_DATA SUPPLIED_.
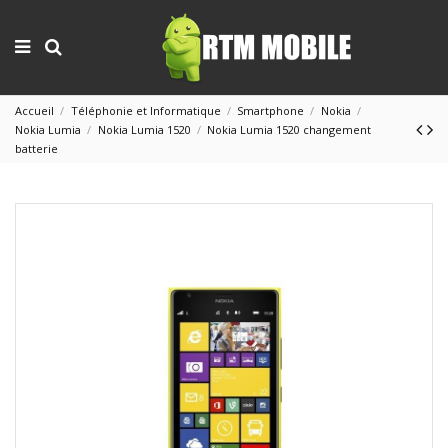
Accueil
Téléphonie et Informatique
Smartphone
Nokia
Nokia Lumia
Nokia Lumia 1520
Nokia Lumia 1520 changement
batterie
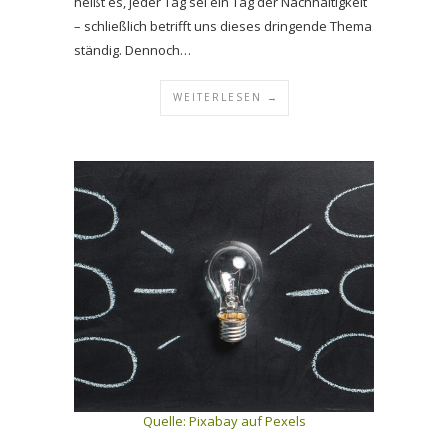
heißt es, jeder Tag sei ein Tag der Nachhaltigkeit
– schließlich betrifft uns dieses dringende Thema
ständig. Dennoch…
WEITERLESEN →
Quelle:
Pixabay auf Pexels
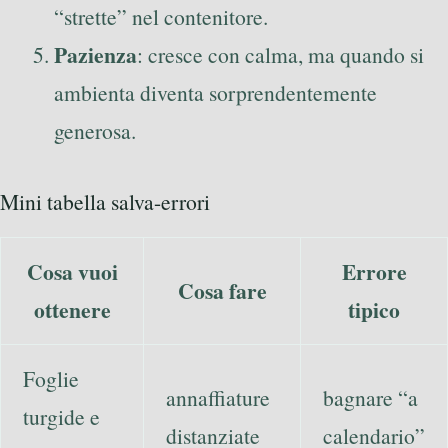
“strette” nel contenitore.
Pazienza
: cresce con calma, ma quando si
ambienta diventa sorprendentemente
generosa.
Mini tabella salva-errori
Cosa vuoi
Errore
Cosa fare
ottenere
tipico
Foglie
annaffiature
bagnare “a
turgide e
distanziate
calendario”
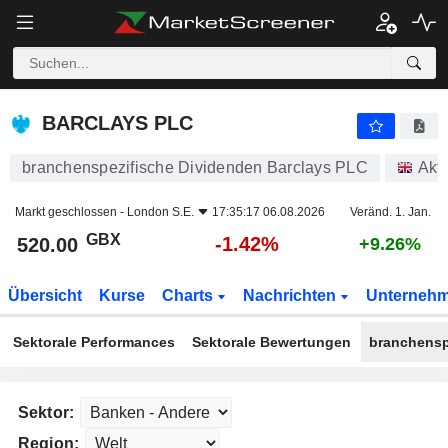
BARCLAYS PLC
520.00
p
-1.42%
BARCLAYS PLC
branchenspezifische Dividenden Barclays PLC
Akt
Markt geschlossen -
London S.E.
17:35:17 06.08.2026
Veränd. 1. Jan.
GBX
-1.42%
520.00
+9.26%
Übersicht
Kurse
Charts
Nachrichten
Unterneh
Sektorale Performances
Sektorale Bewertungen
branchensp
Sektor:
Region:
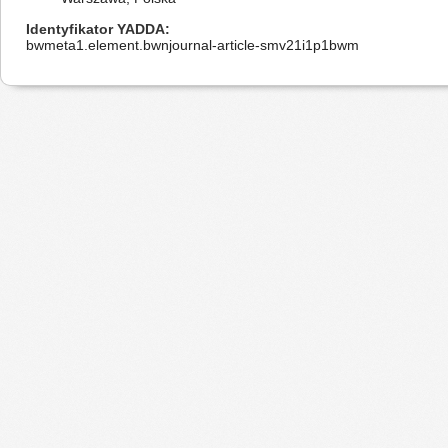
Identyfikator YADDA
bwmeta1.element.bwnjournal-article-smv21i1p1bwm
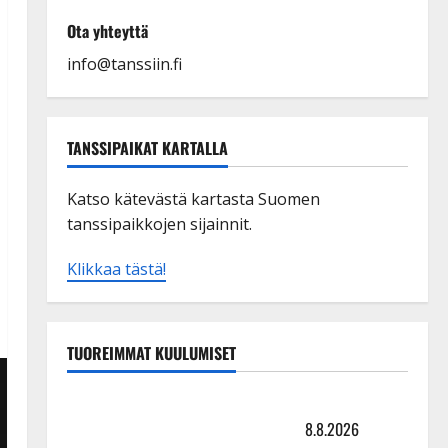
Ota yhteyttä
info@tanssiin.fi
TANSSIPAIKAT KARTALLA
Katso kätevästä kartasta Suomen
tanssipaikkojen sijainnit.
Klikkaa tästä!
TUOREIMMAT KUULUMISET
Matti Ruohonen viettää taas synttäreitään täydessä
hiljaisuudessa – tämä on tilanne nyt
8.8.2026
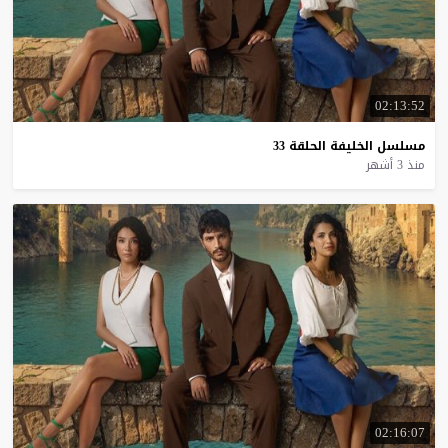
02:13:52
مسلسل
الخليفة
الحلقة
33
منذ 3 أشهر
02:16:07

_EXERCISE GOAL_.
Reproduce the text lines of all rows above, replacing every occurrence of "Nokia Lumia" with "Microsoft Lumia" and leaving everything else unchanged. Omit the pictures.

_SOLUTION FOR THIS EXERCISE_.
Accueil
Téléphonie et Informatique
Smartphone
Nokia
Microsoft Lumia
Microsoft Lumia 1520
Microsoft Lumia 1520 changement
batterie
heißt es, jeder Tag sei ein Tag der Nachhaltigkeit
– schließlich betrifft uns dieses dringende Thema
ständig. Dennoch…
WEITERLESEN →
Quelle:
Pixabay auf Pexels
“strette” nel contenitore.
Pazienza
: cresce con calma, ma quando si
ambienta diventa sorprendentemente
generosa.
Mini tabella salva-errori
Cosa vuoi
Errore
Cosa fare
ottenere
tipico
Foglie
annaffiature
bagnare “a
turgide e
distanziate
calendario”
BARCLAYS PLC
520.00
p
-1.42%
BARCLAYS PLC
branchenspezifische Dividenden Barclays PLC
Akt
Markt geschlossen -
London S.E.
17:35:17 06.08.2026
Veränd. 1. Jan.
GBX
-1.42%
520.00
+9.26%
Übersicht
Kurse
Charts
Nachrichten
Unterneh
Sektorale Performances
Sektorale Bewertungen
branchensp
Sektor:
Region:
Identyfikator YADDA
bwmeta1.element.bwnjournal-article-smv21i1p1bwm
Ota yhteyttä
info@tanssiin.fi
TANSSIPAIKAT KARTALLA
Katso kätevästä kartasta Suomen
tanssipaikkojen sijainnit.
Klikkaa tästä!
TUOREIMMAT KUULUMISET
Matti Ruohonen viettää taas synttäreitään täydessä
hiljaisuudessa – tämä on tilanne nyt
8.8.2026
02:13:52
مسلسل
الخليفة
الحلقة
33
منذ 3 أشهر
02:16:07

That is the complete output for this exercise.